Bugün 8 Kasım Atatürk'le ilgili Ümit Doğan’a ait bir x paylaşımında okuduğum hatıraya istinaden, yüreğimde oluşan duyguları paylaşmak istedim sizinle… Güzel anlar, güzel anılar biriktiemeniz dileğiyle.
Hayatın Gerçek Yükü: Ayrılık Acısı
İnsan hayatında bazı yükler vardır ki, ne kadar güçlü olursak olalım altından kalkmakta zorlanırız. Ölüm, aslında kendisiyle değil, geride bıraktıklarıyla ağırdır. Kaybettiğimiz her sevdiğimizin ardından kalbimizde oluşan o derin boşluk, hiç kapanmayacak bir yaradır. Anne, baba, evlat, eş ya da dost… Hayatımızın bir parçasını oluşturan o özel kişilerle bir daha aynı dünyada olamayacak olmanın yükü, ruhumuza bir taş gibi oturur.
Bu acı, onların yokluğunda değil, anılarında ve artık ulaşamayacak olduğumuz anlarda yoğunlaşır. Özlemi, sevgiyi, hatıraları bir arada taşırız; ama en çok da bir daha birlikte geçireceğimiz anların olmamasının hüznü derindir.
Belki de bu yüzden, birlikte olduğumuz anları değerli kılmak en önemli insanlık dersidir. Onlarla geçirdiğimiz vakti boşuna harcamamak, söylenecek sözlerimizi saklamadan, sevgimizi ifade etmek… Çünkü belki de son yolculuğa çıkan bir gün biz olacağız. Yaşarken birbirimize yeterince sevgiyle, saygıyla yaklaşıp, kırmadan, dökmeden, birlikte anılar biriktirerek hayatı anlamlı kılmak bizim elimizde.

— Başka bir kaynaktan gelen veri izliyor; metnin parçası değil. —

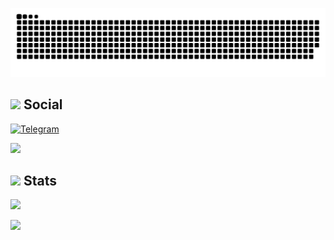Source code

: <p>
  <img src="./assets/snake.svg" />
</p>

<h2>
  <img
    src="https://em-content.zobj.net/source/apple/354/pushpin_1f4cc.png"
    ,
    height="25"
  />
  Social
</h2>

<p>
  <a href="https://t.me/mksm_vnv">
    <img
      src="https://img.shields.io/badge/Telegram-2CA5E0?style=for-the-badge&logo=telegram&logoColor=white"
      alt="Telegram"
  /></a>
</p>

<p>
  <img
    src="https://komarev.com/ghpvc/?username=mksmvnv&color=green"
    ,
    height="15"
  />
</p>

<h2>
  <img
    src="https://em-content.zobj.net/source/apple/354/unicorn_1f984.png"
    ,
    height="25"
  />
  Stats
</h2>
<p></p>

<p>
  <img src="https://github-readme-stats.vercel.app/api/top-langs/?username=mksmvnv&layout=compact&theme=dark&bg_color=0e1117&hide_border=true"/>
</p>

<p>
  <img src="./assets/rabbit.gif"/>
</p>
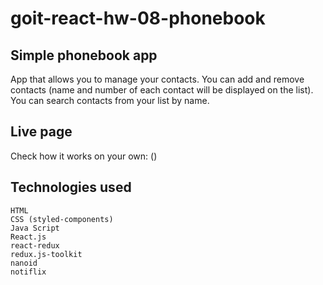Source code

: # goit-react-hw-08-phonebook

## Simple phonebook app

App that allows you to manage your contacts. You can add and remove contacts
(name and number of each contact will be displayed on the list). You can search
contacts from your list by name.

## Live page

Check how it works on your own: ()

## Technologies used

    HTML
    CSS (styled-components)
    Java Script
    React.js
    react-redux
    redux.js-toolkit
    nanoid
    notiflix

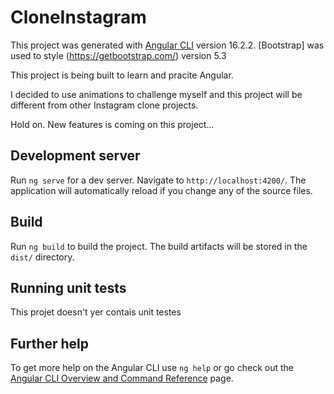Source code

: # CloneInstagram

This project was generated with [Angular CLI](https://github.com/angular/angular-cli) version 16.2.2.
[Bootstrap] was used to style (https://getbootstrap.com/) version 5.3

This project is being built to learn and pracite Angular.

I decided to use animations to challenge myself and this project will be different from other Instagram clone projects.

Hold on. New features is coming on this project...

## Development server

Run `ng serve` for a dev server. Navigate to `http://localhost:4200/`. The application will automatically reload if you change any of the source files.

## Build

Run `ng build` to build the project. The build artifacts will be stored in the `dist/` directory.

## Running unit tests

This projet doesn't yer contais unit testes

## Further help

To get more help on the Angular CLI use `ng help` or go check out the [Angular CLI Overview and Command Reference](https://angular.io/cli) page.
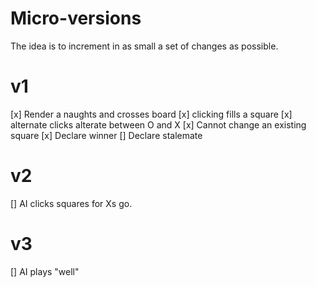 # Micro-versions
The idea is to increment in as small a set of changes as possible.

# v1
[x] Render a naughts and crosses board
[x] clicking fills a square
[x] alternate clicks alterate between O and X
[x] Cannot change an existing square
[x] Declare winner
[] Declare stalemate

# v2
[] AI clicks squares for Xs go.

# v3
[] AI plays "well"
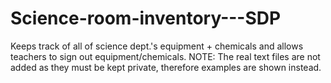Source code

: # Science-room-inventory---SDP
Keeps track of all of science dept.'s equipment + chemicals and allows teachers to sign out equipment/chemicals.
NOTE: The real text files are not added as they must be kept private, therefore examples are shown instead.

Unutmayın ki hayat, uzun bir yol değil; her ne kadar kalıcı gibi görünse de gelip geçici. Asıl zenginlik, yaşadığımız anlarda gizli. Şu anda var olan güzelliklerin kıymetini bilin. Her güzel an, bir sonraki yolculuk için bir hatıra, bir armağandır.
Hepinize sevgi ve içtenlikle selamlarımı iletiyorum.